Unexploded bomblets are even more of a concern than regular landmines because children in particular are drawn to the colorful devices with the little parachutes. (On April 24, 1999, even before the bombing of Yugoslavia had come to an end, five young brothers playing with an unexploded cluster bomb were killed, and two cousins severely injured, near Doganovic in southern Kosovo.) Landmines are usually laid down in more or less expected places, whereas unexploded bomblets can wind up in the back yards of homes, school playgrounds, anywhere. Moreover, the laying down of landmines is often tracked or mapped, the fields marked, not so with unexploded cluster bomblets. Some of them are designed to self-destruct after a set time period, but whether any of those scattered about Yugoslavia are of this type has not been reported. In any event, the Landmine Treaty does not recognize the distinction between "smart" and "dumb" landmines.

When the bombing ended in June, many areas of villages were left virtually uninhabitable, in desperate need of explosive experts who could find and incapacitate all the volatile live remnants. This will hinder agricultural and economic rehabilitation well into the future. Shortly after the end of the bombing, as people began to return to their villages and farms, more incidents involving the unexploded devices occurred, including one in which two British peacekeeping soldiers and three Albanians lost their lives in a Kosovo village.

The words of a Yugoslav orthopedist: "Neither I nor my colleagues have ever seen such horrific wounds as those caused by cluster bombs. They are wounds that lead to disabilities to a great extent. The limbs are so crushed that the only remaining option is amputation. It's awful, awful."

Unexploded ordnance-mainly cluster bombs-are still killing and maiming people in Laos a generation after the massive US carpet. bombing of 1965-73. It is estimated that up to 30 percent of the two million tons of bombs dropped by the United States failed to explode, and there have been 11,000 accidents so far. "More than half of the victims die almost immediately following the accident. If the victim survives, the explosion often causes severe wounding and trauma, especially to the upper half of the body." Vietnam and Cambodia harbor similar dangers. As does the Persian Gulf. A 1999 Human Rights Watch report says that of an estimated 24 to 30 million bomblets dropped during the Gulf War, between 1.2 and 1.5 million did not explode, leading so far to 1,220 Kuwaiti and 400 Iraqi civilian deaths.

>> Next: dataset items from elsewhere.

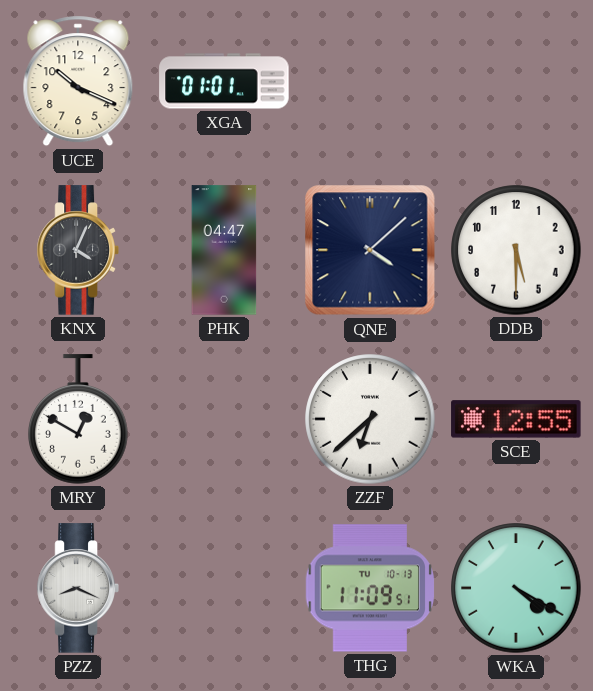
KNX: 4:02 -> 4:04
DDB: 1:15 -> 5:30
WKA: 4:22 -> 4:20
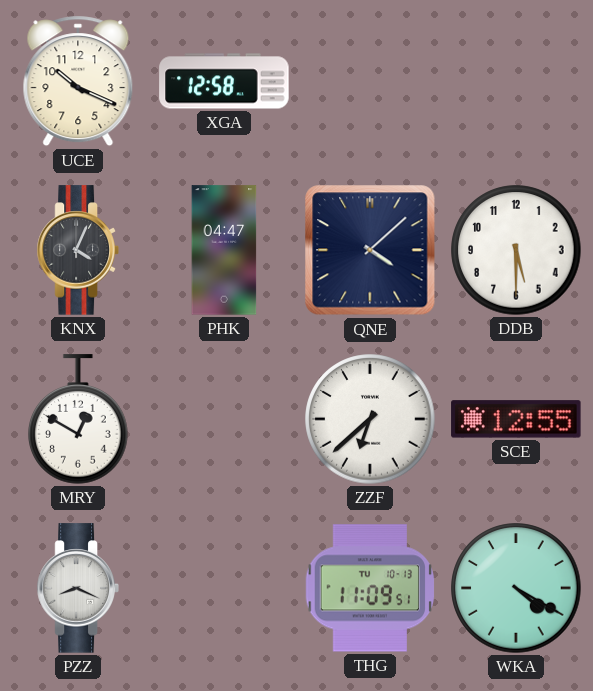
XGA: 01:01 -> 12:58
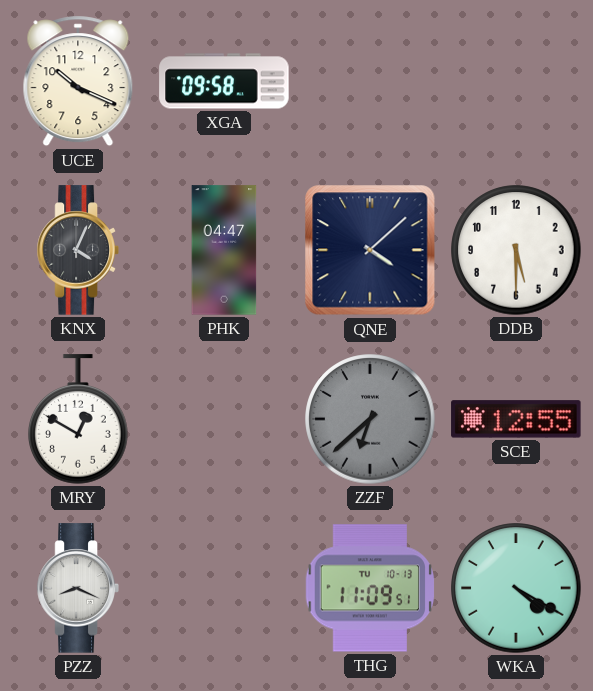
XGA: 12:58 -> 09:58
ZZF dial: white -> grey
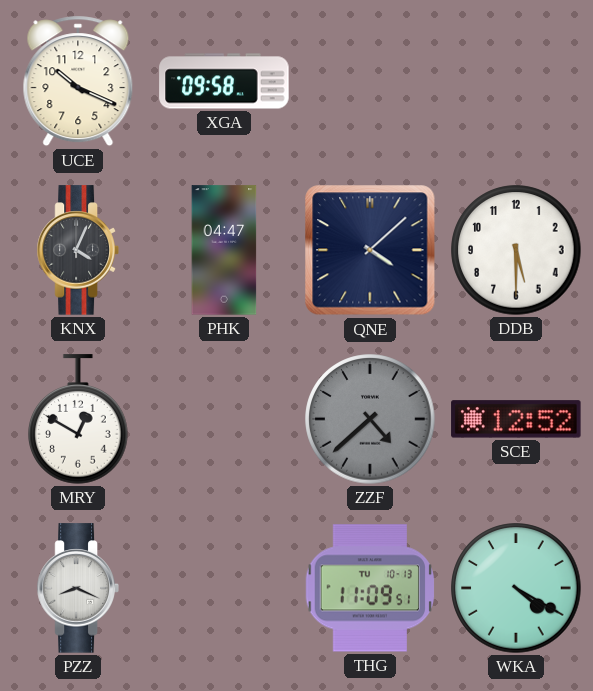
ZZF: 6:38 -> 4:38
SCE: 12:55 -> 12:52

The effects of the unexploded munitions from the bombing of Yugoslavia have reached beyond that country's borders. Two months after the war's end, 161 explosive devices, including 97 bomblets, had been recovered by NATO minesweepers in the Adriatic Sea. The munitions caused deaths and injuries to Italian fishermen and cost others the majority of their year's profits. A fishing ban was imposed in the Adriatic to allow minesweepers to collect more of the devices. In addition, tourists abandoned the beaches along the Adriatic coast during the summertime for fear of encountering unexploded bombs.

Meanwhile, the Pentagon is working on the development of newer and better cluster bombs-higher tech, heat-seeking, spraying superhot shrapnel, greater lethality...a cluster bomb suitable for the new millennium. America deserves nothing less.